Florida’s new law disallowing campuses without sufficient parking from hosting early voting sites was passed just as the 2020 presidential race heats up.

Newsome said that if not for the early voting site on campus, students at the University of Florida in Gainesville — many of whom don’t own transportation — would have to travel more than a mile to the Alachua County Supervisor of Elections Office to cast an early ballot vote in person. That’s a particularly tall order for students without cars, since the office is not accessible by public transportation.

Some students say that voting by mail is also a non-starter. While students can request an absentee ballot that they can mail-in to the elections office, it is not always a reliable option.

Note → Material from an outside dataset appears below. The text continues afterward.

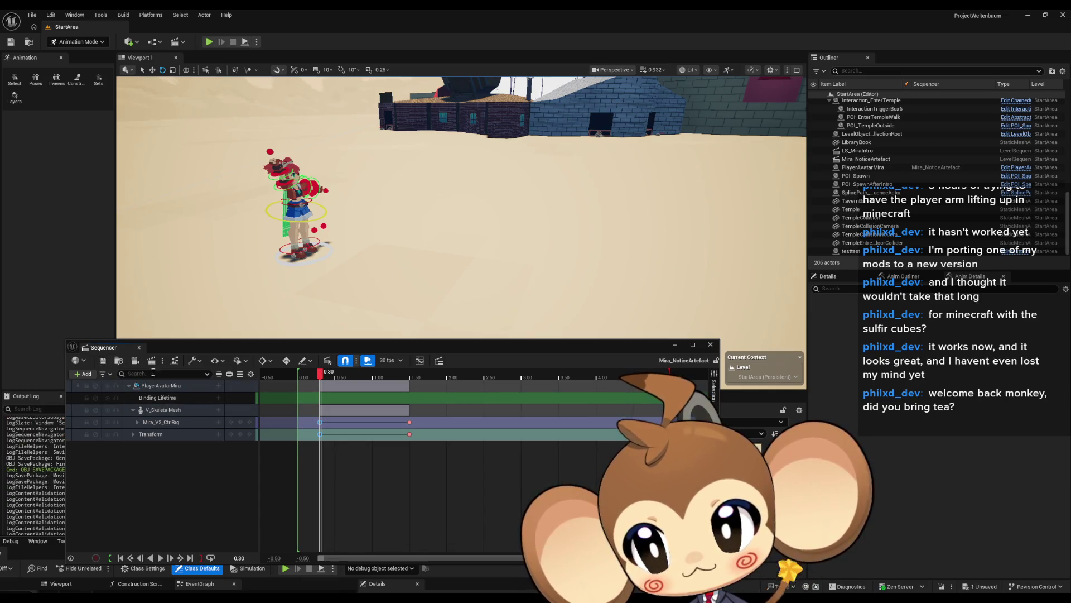
click(710, 344)
click(208, 42)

During last November’s midterm elections, 4,000 absentee ballots were initially discarded because election officials determined that the voters’ signature on the ballot did not exactly match the signature on state files.

“Voting in person as of right now with, in my opinion, our flawed vote by mail system, is the safest way to make sure your vote is going to count,” said Newsome.

Even students with cars can find it challenging to drive off campus to vote in the middle of the academic day. At the University of Florida, students who drive off campus to an off-site polling station risk losing their parking space, or face the prospect of having to park far from campus, and the expensive proposition of being ticketed.

Diaz said many students often take jobs and find volunteer work near campus so they can spend as many as 12 hours per day going to classes, electives and working to support their families. Getting out to an off-campus voting site can be an hours-long endeavor that is nearly impossible to pull off, she told ThinkProgress.

“If you take away the accessibility of these early voting sites,” she said, “then it’s basically taking away a huge portion of the youth electorate.”